You might want to skim through the thread Thoughts on ADD and the prefrontal cortex in this same sub-forum for a more complete discussion of the scan data that is widely misinterpreted to support these ideas about the role of the prefrontal cortex.

And please feel free to ask any questions that you might have about this or our own work, either here or in a PM. We have no doubts about the efficacy of drugs that have been shown to have value in treating AD/HD in clinical studies, but the current weak attempts to interpret the effects on the neural level are way off the mark.

It’s not a surprise you’d find them confusing. Fortunately, you don’t need to understand the underlying mechanisms to get an effective result in treating AD/HD; in our experience, knowing details about what’s going on at the neural level doesn’t have much practical value.

It’s understanding the effects on a people level that seems to help the most.

--Tom and Kay

Interestingly, Guanfacine appears to be an noradrenergic inhibitor drug used for ADHD. While Atmoxetine is a noradrenergic activator drug used for ADHD. How does that work?That's a complex question. The noradrenaline containing neurons have a number of ways that they regulate noradrenaline release.

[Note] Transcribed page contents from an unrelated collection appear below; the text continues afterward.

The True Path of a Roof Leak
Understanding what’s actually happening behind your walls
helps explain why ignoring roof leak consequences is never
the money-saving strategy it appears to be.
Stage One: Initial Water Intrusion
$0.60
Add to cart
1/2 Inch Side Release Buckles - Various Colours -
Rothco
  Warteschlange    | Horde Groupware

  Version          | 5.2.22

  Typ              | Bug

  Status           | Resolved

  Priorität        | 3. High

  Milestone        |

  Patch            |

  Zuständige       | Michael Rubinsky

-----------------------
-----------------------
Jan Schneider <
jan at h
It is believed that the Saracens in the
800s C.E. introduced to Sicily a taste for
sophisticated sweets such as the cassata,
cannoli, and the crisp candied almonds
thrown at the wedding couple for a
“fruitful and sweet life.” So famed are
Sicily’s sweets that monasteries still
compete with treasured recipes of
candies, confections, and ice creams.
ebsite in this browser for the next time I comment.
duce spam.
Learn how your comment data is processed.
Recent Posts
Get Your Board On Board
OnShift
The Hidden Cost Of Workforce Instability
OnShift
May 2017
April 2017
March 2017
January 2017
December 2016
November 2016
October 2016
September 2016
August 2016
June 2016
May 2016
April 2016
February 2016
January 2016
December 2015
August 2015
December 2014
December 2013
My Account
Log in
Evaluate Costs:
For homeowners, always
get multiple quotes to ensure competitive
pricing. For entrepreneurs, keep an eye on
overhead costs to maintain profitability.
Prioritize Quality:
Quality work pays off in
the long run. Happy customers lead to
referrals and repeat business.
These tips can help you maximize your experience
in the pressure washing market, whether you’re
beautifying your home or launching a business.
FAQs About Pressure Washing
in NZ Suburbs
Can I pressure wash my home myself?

There are multiple ways drugs can act on the noradrenergic system. Atomoxetine is a reuptake inhibitor, meaning it increases the amount of noradrenaline that is available to stimulate noradrenergic receptors, by preventing it from being sucked back into the neuron from which it came.

Guanfacine stimulates a subtype of noradrenergic receptor which is located not only in the prefrontal cortex on neurons which aren't noradrenergic, but also on the noradrenaline neurons themselves.

Stimulation of the receptors on the noradrenergic neurons themselves invokes a negative feedback loop, which eventually shuts them down. But, guanfacine is also stimulating the prefrontal cortical neurons as well, so it's not entirely inhibitory. Incidently, the rise in noradrenaline concentration caused by Atomoxetine would probably also eventually shut down the noradrenaline neurons themselves, so the net effect of the two drugs could actually be quite similar.

This is actually a question I addressed a bit in my thesis; it's actually a really good research question, because IMHO, nobody really has a good explanation of which of these functions actually is therapeutic in ADHD.